MegoSalbashian The only way for Qatar to play in the world cup is to buy the whole bid in 2022. #Qatar #Worldcup2022

jabmakepeace #QATAR #worldcupcorruption Interesting human trafficking report on QATAR -

nwskyles Fifa is crooked. #Qatar #WorldCup

GarethGeorge The 2022 #worldcup will 100% not happen in #Qatar. Not a chance, zip, zero. New vote within 5 years.

TheLazySalesman I'd love to see the #Qatar 'bid book', an index and 500 blank pages of Rymans finest Basildon Bond I reckon

markmravic Fiver: "the preposterously wealthy human rights- and women-abusing crackling furnace that is #Qatar."

peterkonnecke @insidethegames something stinks with qatar team seen congratulating each other before vote announced #fifa #qatar @worldcup

martywyss #Qatar does not meet humans rights standards of the UN and still has a form of slavery called sponsorship ... smart move #FIFA

ZacherMediaPR Cowherd on #Qatar: "People from Qatar vacation in Phoenix in August to cool off."

And it goes on and on and on.
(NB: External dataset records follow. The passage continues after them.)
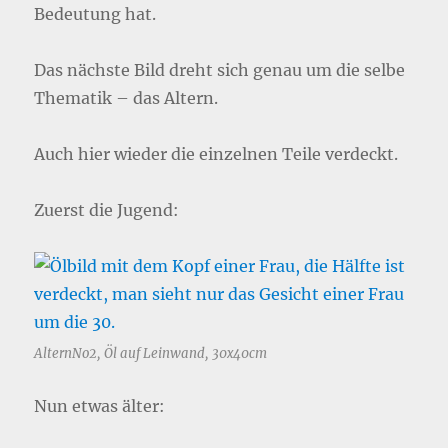
Bedeutung hat.
Das nächste Bild dreht sich genau um die selbe
Thematik – das Altern.
Auch hier wieder die einzelnen Teile verdeckt.
Zuerst die Jugend:
AlternNo2, Öl auf Leinwand, 30x40cm
Nun etwas älter: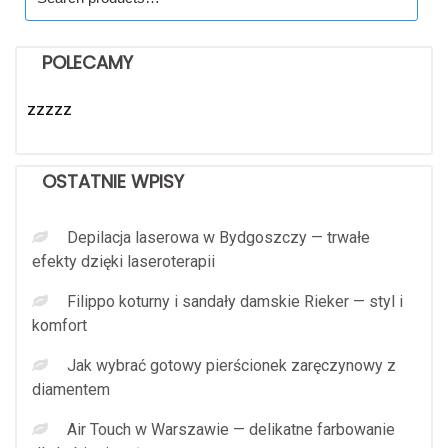
for:
POLECAMY
zzzzz
OSTATNIE WPISY
Depilacja laserowa w Bydgoszczy — trwałe
efekty dzięki laseroterapii
Filippo koturny i sandały damskie Rieker — styl i
komfort
Jak wybrać gotowy pierścionek zaręczynowy z
diamentem
Air Touch w Warszawie — delikatne farbowanie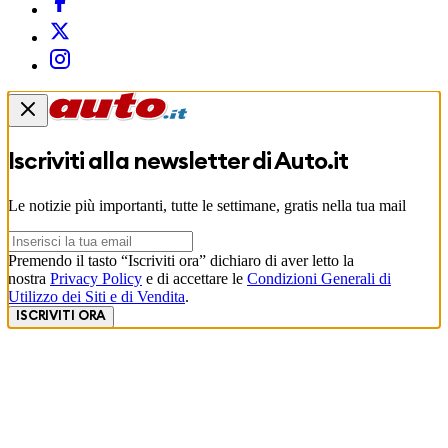
Iscriviti alla newsletter di
Auto.it
Le notizie più importanti, tutte le settimane, gratis nella tua mail
Premendo il tasto “Iscriviti ora” dichiaro di aver letto la
nostra
Privacy Policy
e di accettare le
Condizioni Generali di
Utilizzo dei Siti e di Vendita
.
ISCRIVITI ORA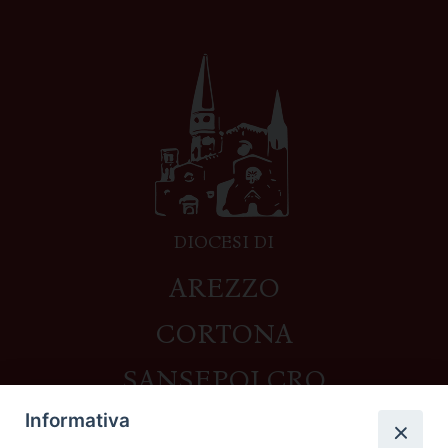
DIOCESI DI
AREZZO
CORTONA
SANSEPOLCRO
Informativa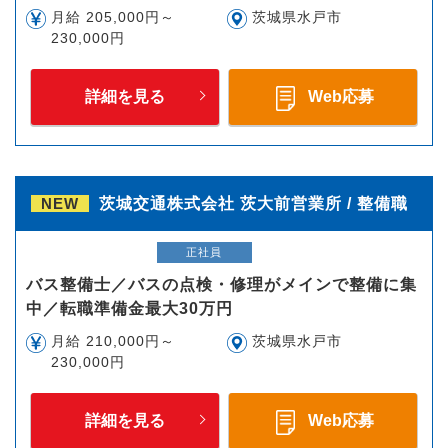
月給 205,000円～
茨城県水戸市
230,000円
詳細を見る
Web応募
NEW
茨城交通株式会社 茨大前営業所 / 整備職
正社員
バス整備士／バスの点検・修理がメインで整備に集
中／転職準備金最大30万円
月給 210,000円～
茨城県水戸市
230,000円
詳細を見る
Web応募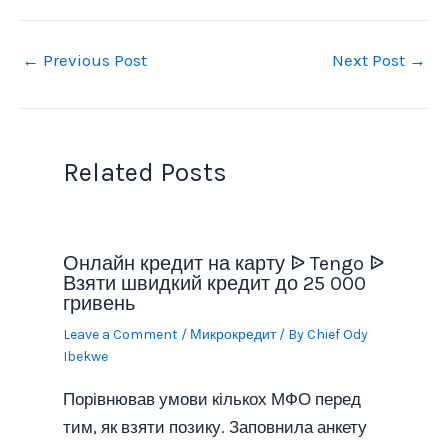
←
Previous Post
Next Post
→
Related Posts
Онлайн кредит на карту ᐉ Tengo ᐉ
Взяти швидкий кредит до 25 000
гривень
Leave a Comment
/
Микрокредит
/ By
Chief Ody
Ibekwe
Порівнював умови кількох МФО перед
тим, як взяти позику. Заповнила анкету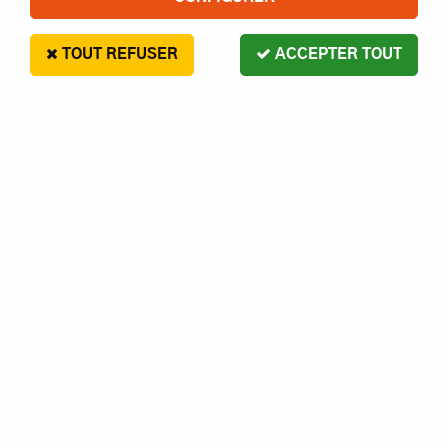
TRIER & FILTRER
TOUT REFUSER
ACCEPTER TOUT
104 articles
Traxxas
TRX8085 - KIT COMPLET LED TRX4 SPORT +
ALIMENTATION 3V - 0.5A - TRAXXAS
En stock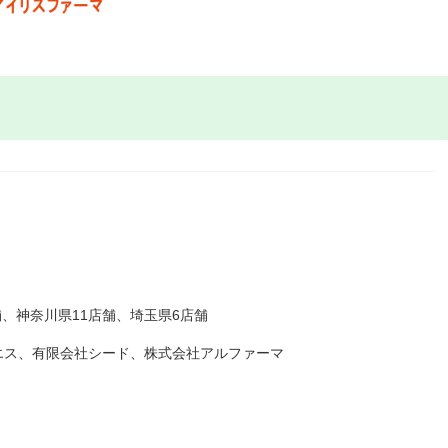
舗、神奈川県11店舗、埼玉県6店舗
エス、有限会社シード、株式会社アルファーマ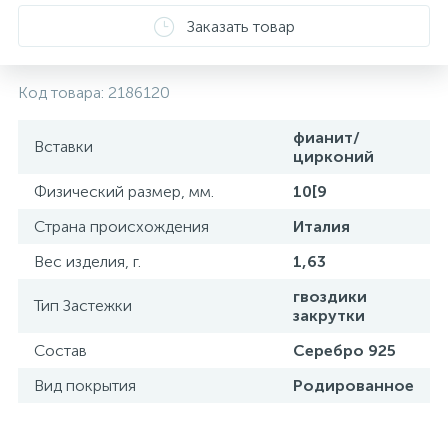
Заказать товар
Код товара:
2186120
фианит/
Вставки
цирконий
Физический размер, мм.
10[9
Страна происхождения
Италия
Вес изделия, г.
1,63
гвоздики
Тип Застежки
закрутки
Состав
Серебро 925
Вид покрытия
Родированное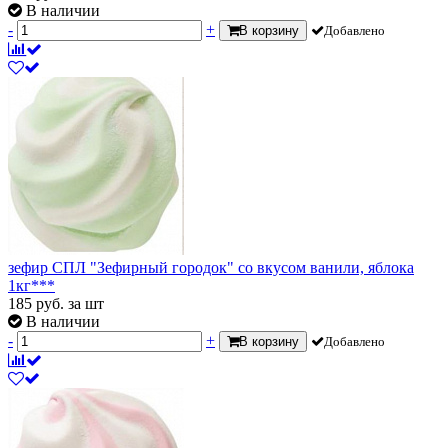
В наличии
-
+
В корзину
Добавлено
зефир СПЛ "Зефирный городок" со вкусом ванили, яблока
1кг***
185
руб.
за шт
В наличии
-
+
В корзину
Добавлено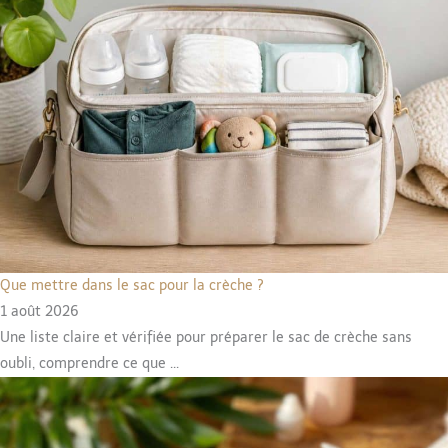
Que mettre dans le sac pour la crèche ?
1 août 2026
Une liste claire et vérifiée pour préparer le sac de crèche sans
oubli, comprendre ce que ...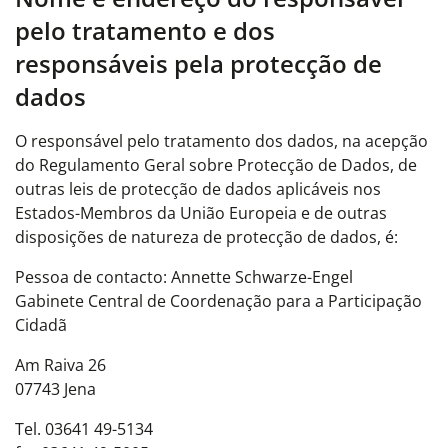
pelo tratamento e dos
responsáveis pela protecção de
dados
O responsável pelo tratamento dos dados, na acepção
do Regulamento Geral sobre Protecção de Dados, de
outras leis de protecção de dados aplicáveis nos
Estados-Membros da União Europeia e de outras
disposições de natureza de protecção de dados, é:
Pessoa de contacto: Annette Schwarze-Engel
Gabinete Central de Coordenação para a Participação
Cidadã
Am Raiva 26
07743 Jena
Tel. 03641 49-5134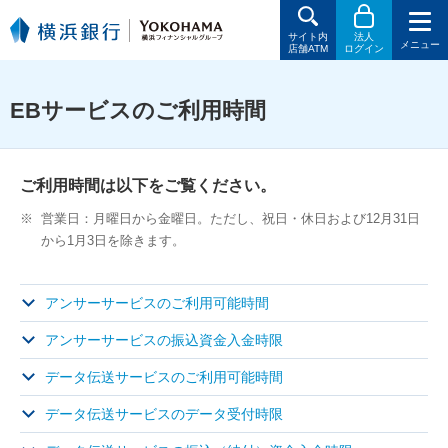
サイト内
法人
メニュー
店舗ATM
ログイン
EBサービスのご利用時間
ご利用時間は以下をご覧ください。
※
営業日：月曜日から金曜日。ただし、祝日・休日および12月31日
から1月3日を除きます。
アンサーサービスのご利用可能時間
アンサーサービスの振込資金入金時限
データ伝送サービスのご利用可能時間
データ伝送サービスのデータ受付時限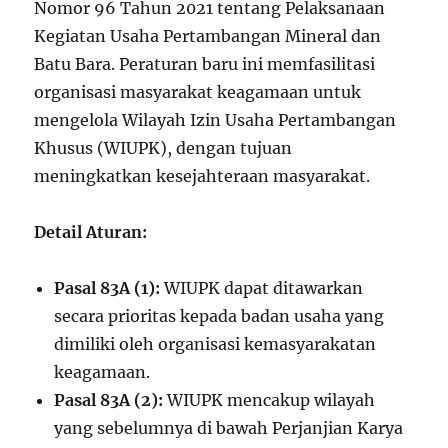
Nomor 96 Tahun 2021 tentang Pelaksanaan
Kegiatan Usaha Pertambangan Mineral dan
Batu Bara. Peraturan baru ini memfasilitasi
organisasi masyarakat keagamaan untuk
mengelola Wilayah Izin Usaha Pertambangan
Khusus (WIUPK), dengan tujuan
meningkatkan kesejahteraan masyarakat.
Detail Aturan:
Pasal 83A (1):
WIUPK dapat ditawarkan
secara prioritas kepada badan usaha yang
dimiliki oleh organisasi kemasyarakatan
keagamaan.
Pasal 83A (2):
WIUPK mencakup wilayah
yang sebelumnya di bawah Perjanjian Karya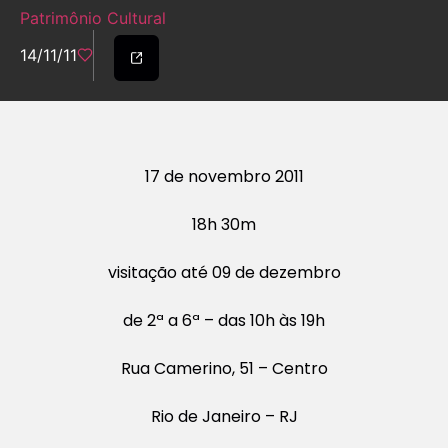
Patrimônio Cultural
14/11/11
17 de novembro 2011
18h 30m
visitação até 09 de dezembro
de 2ª a 6ª – das 10h às 19h
Rua Camerino, 51 – Centro
Rio de Janeiro – RJ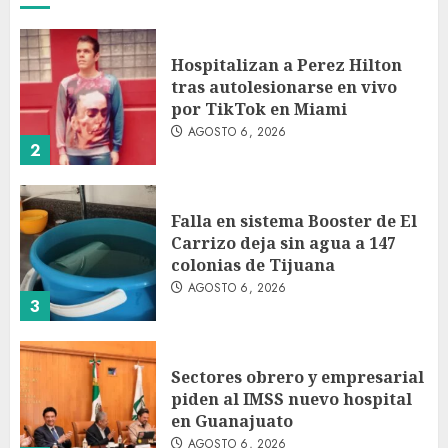
Hospitalizan a Perez Hilton
tras autolesionarse en vivo
por TikTok en Miami
AGOSTO 6, 2026
2
Falla en sistema Booster de El
Carrizo deja sin agua a 147
colonias de Tijuana
AGOSTO 6, 2026
3
Sectores obrero y empresarial
piden al IMSS nuevo hospital
en Guanajuato
AGOSTO 6, 2026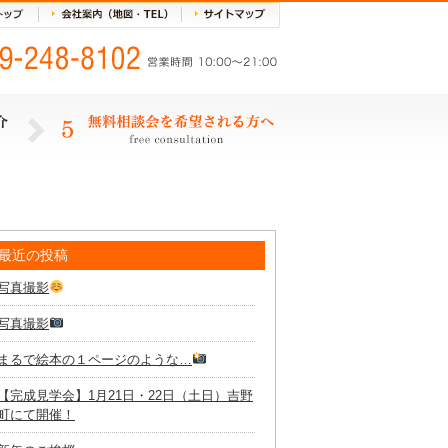
最近の投稿
写真撮影
写真撮影
まるで絵本の１ページのような…
【完成見学会】1月21日・22日（土日）吉野
町にて開催！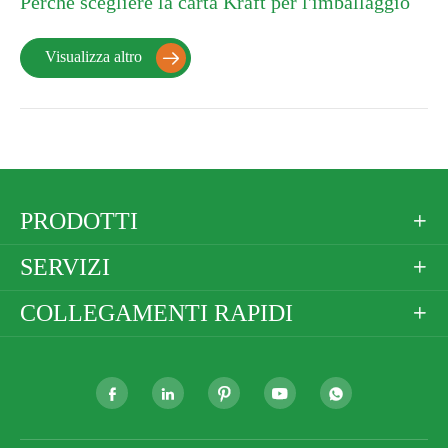
Perché scegliere la carta Kraft per l'imballaggio
Visualizza altro

PRODOTTI

SERVIZI

COLLEGAMENTI RAPIDI





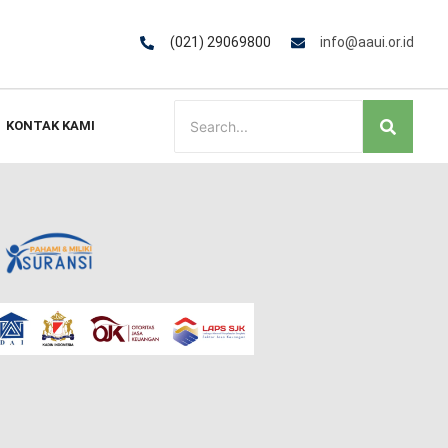
(021) 29069800
info@aaui.or.id
KONTAK KAMI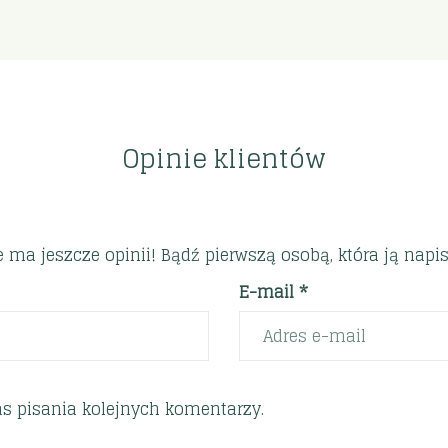
Opinie klientów
e ma jeszcze opinii! Bądź pierwszą osobą, która ją napis
E-mail *
s pisania kolejnych komentarzy.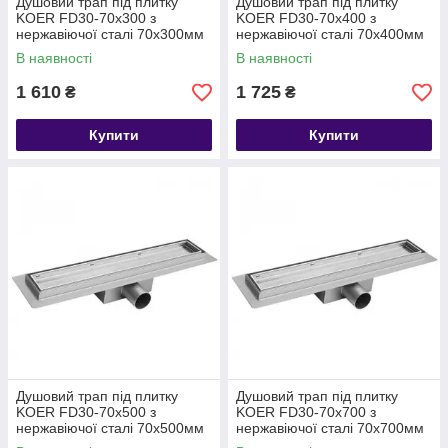
Душовий трап під плитку
Душовий трап під плитку
KOER FD30-70x300 з
KOER FD30-70x400 з
нержавіючої сталі 70x300мм
нержавіючої сталі 70x400мм
В наявності
В наявності
1 610
1 725
₴
₴
Купити
Купити
Душовий трап під плитку
Душовий трап під плитку
KOER FD30-70x500 з
KOER FD30-70x700 з
нержавіючої сталі 70x500мм
нержавіючої сталі 70x700мм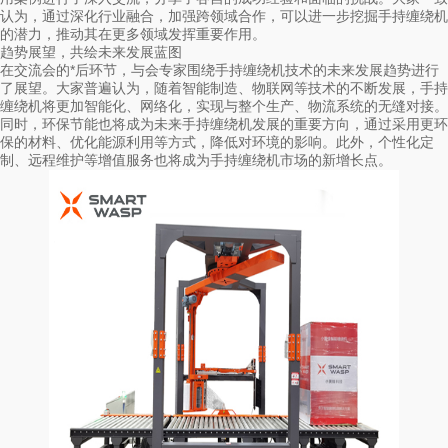
认为，通过深化行业融合，加强跨领域合作，可以进一步挖掘手持缠绕机
的潜力，推动其在更多领域发挥重要作用。
趋势展望，共绘未来发展蓝图
在交流会的*后环节，与会专家围绕手持缠绕机技术的未来发展趋势进行
了展望。大家普遍认为，随着智能制造、物联网等技术的不断发展，手持
缠绕机将更加智能化、网络化，实现与整个生产、物流系统的无缝对接。
同时，环保节能也将成为未来手持缠绕机发展的重要方向，通过采用更环
保的材料、优化能源利用等方式，降低对环境的影响。此外，个性化定
制、远程维护等增值服务也将成为手持缠绕机市场的新增长点。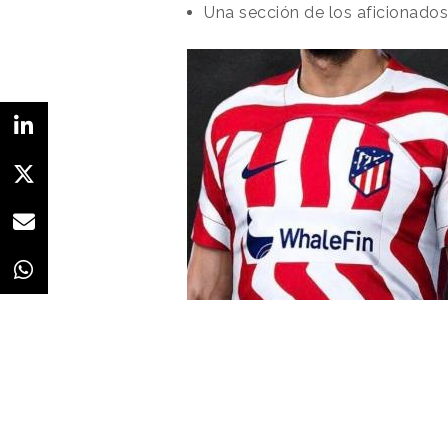
Una sección de los aficionados
No obstante, también compartió
suscitaba el documento. “
Si bien
entre los empleados de Klarna, ta
muy difícil que me entristece pr
largo período de tiempo
”. apuntó. 
de estas personas fantásticas, p
victorias este año
”.
El CEO de Klarna ha aclarado tam
documento creador por los emp
difundiendo tanto internamen
“
Para que quede muy claro: esta l
voluntaria, en un gran intento de 
reclutadores. Simplemente estoy
Twitter.
La iniciativa de Siemiatkowski n
profesionales que aseguran que e
profesionales despedidos y un
Redacción
10/06/2022 · 09:33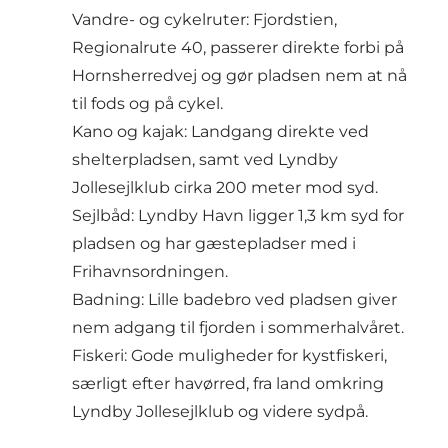
Vandre- og cykelruter: Fjordstien,
Regionalrute 40, passerer direkte forbi på
Hornsherredvej og gør pladsen nem at nå
til fods og på cykel.
Kano og kajak: Landgang direkte ved
shelterpladsen, samt ved Lyndby
Jollesejlklub cirka 200 meter mod syd.
Sejlbåd: Lyndby Havn ligger 1,3 km syd for
pladsen og har gæstepladser med i
Frihavnsordningen.
Badning: Lille badebro ved pladsen giver
nem adgang til fjorden i sommerhalvåret.
Fiskeri: Gode muligheder for kystfiskeri,
særligt efter havørred, fra land omkring
Lyndby Jollesejlklub og videre sydpå.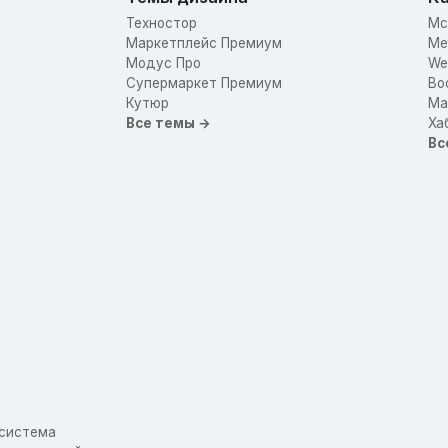
Техностор
Mc
Маркетплейс Премиум
Me
Модус Про
We
Супермаркет Премиум
Bo
Кутюр
Mar
Все темы →
Ха
Вс
осистема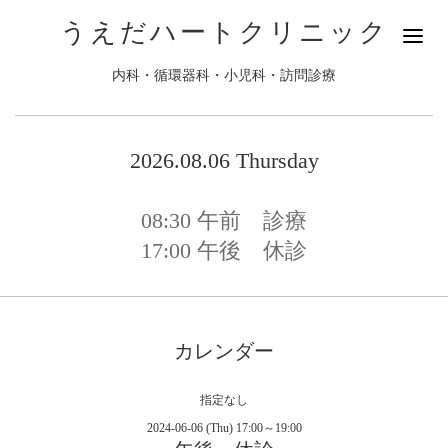
うえだハートクリニック
内科・循環器科・小児科・訪問診療
2026.08.06 Thursday
08:30
午前 診療
17:00
午後 休診
カレンダー
指定なし
2024-06-06 (Thu) 17:00～19:00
And, it's only four hours after the announcement has been made. Qatar isn't a fan of negative comments as it is, so I think some of the stuff that will be talked about in the media and online is going to be pretty hard for some Qataris to swallow.

As you can see by a number of the comments, already questions about migrant workers and human rights are being brought up. What more will come? Qatar is a pretty small country and it has gone largely unnoticed by much of the world. Everything is about to change, and with that change is going to come some heavy criticism, I think it is fair to say. How will Qatar handle it?

Qatar did a good job with it's bid presentation. It has the 2022 World Cup. Now it has a lot of work to do. It will be an interesting 12 years.